Tabù – Gohatto
Gohatto
1999
Paesi
Giappone, Francia, Gran Bretagna
Generi
Drammatico, Storico, Thriller
Durata
100 min.
Formato
Colore
Regista
Nagisa Ōshima
Attori
Takeshi Kitano
Ryūhei Matsuda
Shinji Takeda
Yōichi Sai
Tadanobu Asano
Giappone, seconda metà dell'Ottocento. È in corso il reclutamento di nuovi soldati da parte di un clan di samurai. Dei due prescelti, uno, Sozaburo Kano (Ryūhei Matsuda), è molto avvenente e la sua bellezza causerà uno sconvolgimento profondo, anche erotico, all'interno di quel gruppo chiuso di uomini. Un ennesimo tabù da abbattere e da infrangere per Nagisa Ōshima, il cui ultimo film è ancora una volta un gesto cinematografico liberissimo, che scardina un altro pilastro della cultura giapponese ufficiale come il cameratismo tra samurai e la virilità di un ambiente all'interno del quale poche cose suonerebbero insolite e spiazzanti come un amore omosessuale.
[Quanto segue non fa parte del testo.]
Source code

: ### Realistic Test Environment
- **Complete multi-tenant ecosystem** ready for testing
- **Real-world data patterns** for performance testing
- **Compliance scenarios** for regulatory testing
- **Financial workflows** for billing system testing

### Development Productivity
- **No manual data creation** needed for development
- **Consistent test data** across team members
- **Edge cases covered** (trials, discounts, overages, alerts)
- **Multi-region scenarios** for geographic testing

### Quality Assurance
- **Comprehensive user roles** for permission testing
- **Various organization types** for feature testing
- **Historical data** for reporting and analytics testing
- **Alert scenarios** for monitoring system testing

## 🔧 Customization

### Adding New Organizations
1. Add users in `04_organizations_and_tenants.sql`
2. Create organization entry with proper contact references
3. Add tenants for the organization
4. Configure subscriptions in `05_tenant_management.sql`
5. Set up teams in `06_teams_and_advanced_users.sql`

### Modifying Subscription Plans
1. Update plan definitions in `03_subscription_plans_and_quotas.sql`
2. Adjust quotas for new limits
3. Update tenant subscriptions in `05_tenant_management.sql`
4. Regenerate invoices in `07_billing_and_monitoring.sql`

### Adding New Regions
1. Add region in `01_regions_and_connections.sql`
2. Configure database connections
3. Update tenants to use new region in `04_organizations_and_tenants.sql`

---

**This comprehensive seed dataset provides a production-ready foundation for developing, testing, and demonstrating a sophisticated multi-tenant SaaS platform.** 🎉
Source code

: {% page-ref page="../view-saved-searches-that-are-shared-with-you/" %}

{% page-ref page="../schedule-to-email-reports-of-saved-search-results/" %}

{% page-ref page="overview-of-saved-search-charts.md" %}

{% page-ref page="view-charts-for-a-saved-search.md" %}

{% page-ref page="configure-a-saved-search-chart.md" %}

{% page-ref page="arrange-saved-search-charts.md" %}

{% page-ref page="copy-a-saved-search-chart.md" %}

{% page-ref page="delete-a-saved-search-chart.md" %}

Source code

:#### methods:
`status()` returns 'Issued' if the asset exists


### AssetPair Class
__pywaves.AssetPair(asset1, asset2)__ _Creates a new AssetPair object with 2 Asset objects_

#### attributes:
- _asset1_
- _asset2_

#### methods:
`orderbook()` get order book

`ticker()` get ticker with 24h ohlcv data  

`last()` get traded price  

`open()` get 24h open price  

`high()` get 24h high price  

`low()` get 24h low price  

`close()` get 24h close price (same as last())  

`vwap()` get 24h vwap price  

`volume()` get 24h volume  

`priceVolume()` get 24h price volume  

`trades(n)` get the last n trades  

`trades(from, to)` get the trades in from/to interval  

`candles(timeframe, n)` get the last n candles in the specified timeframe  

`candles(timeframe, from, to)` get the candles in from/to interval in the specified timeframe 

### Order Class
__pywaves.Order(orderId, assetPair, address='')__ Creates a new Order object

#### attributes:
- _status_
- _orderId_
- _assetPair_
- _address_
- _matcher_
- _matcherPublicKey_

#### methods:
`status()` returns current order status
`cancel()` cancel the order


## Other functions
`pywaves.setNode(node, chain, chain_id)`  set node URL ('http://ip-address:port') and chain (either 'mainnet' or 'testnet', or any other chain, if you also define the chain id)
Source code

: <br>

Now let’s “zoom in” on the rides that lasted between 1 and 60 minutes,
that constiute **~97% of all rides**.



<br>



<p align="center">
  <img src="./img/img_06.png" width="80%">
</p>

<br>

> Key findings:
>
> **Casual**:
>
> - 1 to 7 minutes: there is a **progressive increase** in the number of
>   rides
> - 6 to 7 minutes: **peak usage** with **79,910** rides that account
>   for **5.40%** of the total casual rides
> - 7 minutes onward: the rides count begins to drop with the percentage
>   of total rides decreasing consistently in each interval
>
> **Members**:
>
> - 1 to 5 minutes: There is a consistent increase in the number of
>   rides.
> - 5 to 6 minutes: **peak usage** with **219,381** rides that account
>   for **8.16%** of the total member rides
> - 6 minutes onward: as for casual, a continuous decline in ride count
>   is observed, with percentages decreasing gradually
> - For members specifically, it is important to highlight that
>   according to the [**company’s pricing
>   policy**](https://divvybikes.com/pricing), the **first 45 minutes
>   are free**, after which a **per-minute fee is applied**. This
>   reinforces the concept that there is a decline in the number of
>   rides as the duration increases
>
Con uno stile più morbido e avvolgente de L'impero dei sensi (1976) e anche del più contiguo Furyo (1983), ma non meno provocatorio, il regista nipponico orchestra un'opera sinuosa e raffinata ma anche tagliente, che palesa senza mezzi termini tutto il suo approccio languido al film di cappa e spada e ne riscrive poeticamente le coordinate, guardando a un mondo che non c'è più, con sensibilità assai moderna. Magniloquente nelle coreografie delle scene d'azione senza per questo sbilanciarsi verso uno sterile e compiaciuto estetismo, il film di Ōshima oscilla tra il rimpianto per una giovinezza perduta e la consapevolezza della natura politica, servile, sociale dell'amore. Girato con una disciplina ferrea, ma non per questo esente da accensioni poetiche e momenti di grandissima forza compositiva, a cominciare dal finale di lirica bellezza che contribuisce a rendere l'ultima immagine del film semplicemente indimenticabile. Grande prova di attore del regista Takeshi Kitano. In concorso al Festival di Cannes.